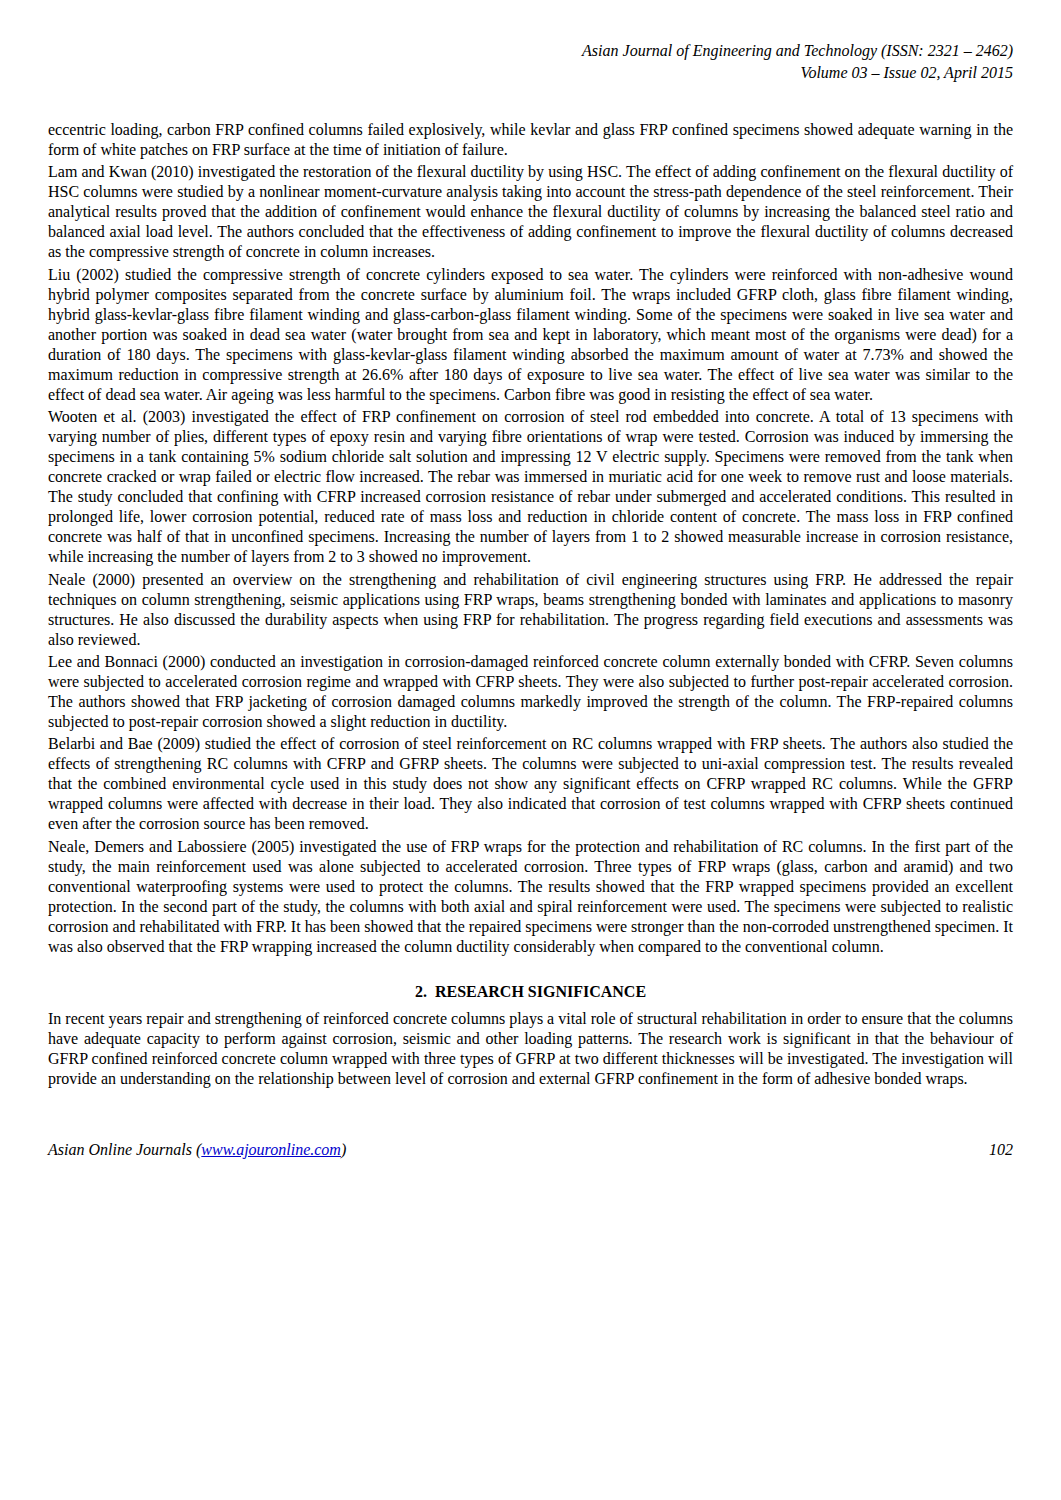Asian Journal of Engineering and Technology (ISSN: 2321 – 2462)
Volume 03 – Issue 02, April 2015
eccentric loading, carbon FRP confined columns failed explosively, while kevlar and glass FRP confined specimens showed adequate warning in the form of white patches on FRP surface at the time of initiation of failure.
Lam and Kwan (2010) investigated the restoration of the flexural ductility by using HSC. The effect of adding confinement on the flexural ductility of HSC columns were studied by a nonlinear moment-curvature analysis taking into account the stress-path dependence of the steel reinforcement. Their analytical results proved that the addition of confinement would enhance the flexural ductility of columns by increasing the balanced steel ratio and balanced axial load level. The authors concluded that the effectiveness of adding confinement to improve the flexural ductility of columns decreased as the compressive strength of concrete in column increases.
Liu (2002) studied the compressive strength of concrete cylinders exposed to sea water. The cylinders were reinforced with non-adhesive wound hybrid polymer composites separated from the concrete surface by aluminium foil. The wraps included GFRP cloth, glass fibre filament winding, hybrid glass-kevlar-glass fibre filament winding and glass-carbon-glass filament winding. Some of the specimens were soaked in live sea water and another portion was soaked in dead sea water (water brought from sea and kept in laboratory, which meant most of the organisms were dead) for a duration of 180 days. The specimens with glass-kevlar-glass filament winding absorbed the maximum amount of water at 7.73% and showed the maximum reduction in compressive strength at 26.6% after 180 days of exposure to live sea water. The effect of live sea water was similar to the effect of dead sea water. Air ageing was less harmful to the specimens. Carbon fibre was good in resisting the effect of sea water.
Wooten et al. (2003) investigated the effect of FRP confinement on corrosion of steel rod embedded into concrete. A total of 13 specimens with varying number of plies, different types of epoxy resin and varying fibre orientations of wrap were tested. Corrosion was induced by immersing the specimens in a tank containing 5% sodium chloride salt solution and impressing 12 V electric supply. Specimens were removed from the tank when concrete cracked or wrap failed or electric flow increased. The rebar was immersed in muriatic acid for one week to remove rust and loose materials. The study concluded that confining with CFRP increased corrosion resistance of rebar under submerged and accelerated conditions. This resulted in prolonged life, lower corrosion potential, reduced rate of mass loss and reduction in chloride content of concrete. The mass loss in FRP confined concrete was half of that in unconfined specimens. Increasing the number of layers from 1 to 2 showed measurable increase in corrosion resistance, while increasing the number of layers from 2 to 3 showed no improvement.
Neale (2000) presented an overview on the strengthening and rehabilitation of civil engineering structures using FRP. He addressed the repair techniques on column strengthening, seismic applications using FRP wraps, beams strengthening bonded with laminates and applications to masonry structures. He also discussed the durability aspects when using FRP for rehabilitation. The progress regarding field executions and assessments was also reviewed.
Lee and Bonnaci (2000) conducted an investigation in corrosion-damaged reinforced concrete column externally bonded with CFRP. Seven columns were subjected to accelerated corrosion regime and wrapped with CFRP sheets. They were also subjected to further post-repair accelerated corrosion. The authors showed that FRP jacketing of corrosion damaged columns markedly improved the strength of the column. The FRP-repaired columns subjected to post-repair corrosion showed a slight reduction in ductility.
Belarbi and Bae (2009) studied the effect of corrosion of steel reinforcement on RC columns wrapped with FRP sheets. The authors also studied the effects of strengthening RC columns with CFRP and GFRP sheets. The columns were subjected to uni-axial compression test. The results revealed that the combined environmental cycle used in this study does not show any significant effects on CFRP wrapped RC columns. While the GFRP wrapped columns were affected with decrease in their load. They also indicated that corrosion of test columns wrapped with CFRP sheets continued even after the corrosion source has been removed.
Neale, Demers and Labossiere (2005) investigated the use of FRP wraps for the protection and rehabilitation of RC columns. In the first part of the study, the main reinforcement used was alone subjected to accelerated corrosion. Three types of FRP wraps (glass, carbon and aramid) and two conventional waterproofing systems were used to protect the columns. The results showed that the FRP wrapped specimens provided an excellent protection. In the second part of the study, the columns with both axial and spiral reinforcement were used. The specimens were subjected to realistic corrosion and rehabilitated with FRP. It has been showed that the repaired specimens were stronger than the non-corroded unstrengthened specimen. It was also observed that the FRP wrapping increased the column ductility considerably when compared to the conventional column.
2. RESEARCH SIGNIFICANCE
In recent years repair and strengthening of reinforced concrete columns plays a vital role of structural rehabilitation in order to ensure that the columns have adequate capacity to perform against corrosion, seismic and other loading patterns. The research work is significant in that the behaviour of GFRP confined reinforced concrete column wrapped with three types of GFRP at two different thicknesses will be investigated. The investigation will provide an understanding on the relationship between level of corrosion and external GFRP confinement in the form of adhesive bonded wraps.
Asian Online Journals (www.ajouronline.com) 102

## Required action
Set down precisely the lines above between the line holding "Belarbi and Bae" and the line holding "2. RESEARCH SIGNIFICANCE", inclusive, and nothing beyond them.

## Task response
Belarbi and Bae (2009) studied the effect of corrosion of steel reinforcement on RC columns wrapped with FRP sheets. The authors also studied the effects of strengthening RC columns with CFRP and GFRP sheets. The columns were subjected to uni-axial compression test. The results revealed that the combined environmental cycle used in this study does not show any significant effects on CFRP wrapped RC columns. While the GFRP wrapped columns were affected with decrease in their load. They also indicated that corrosion of test columns wrapped with CFRP sheets continued even after the corrosion source has been removed.
Neale, Demers and Labossiere (2005) investigated the use of FRP wraps for the protection and rehabilitation of RC columns. In the first part of the study, the main reinforcement used was alone subjected to accelerated corrosion. Three types of FRP wraps (glass, carbon and aramid) and two conventional waterproofing systems were used to protect the columns. The results showed that the FRP wrapped specimens provided an excellent protection. In the second part of the study, the columns with both axial and spiral reinforcement were used. The specimens were subjected to realistic corrosion and rehabilitated with FRP. It has been showed that the repaired specimens were stronger than the non-corroded unstrengthened specimen. It was also observed that the FRP wrapping increased the column ductility considerably when compared to the conventional column.
2. RESEARCH SIGNIFICANCE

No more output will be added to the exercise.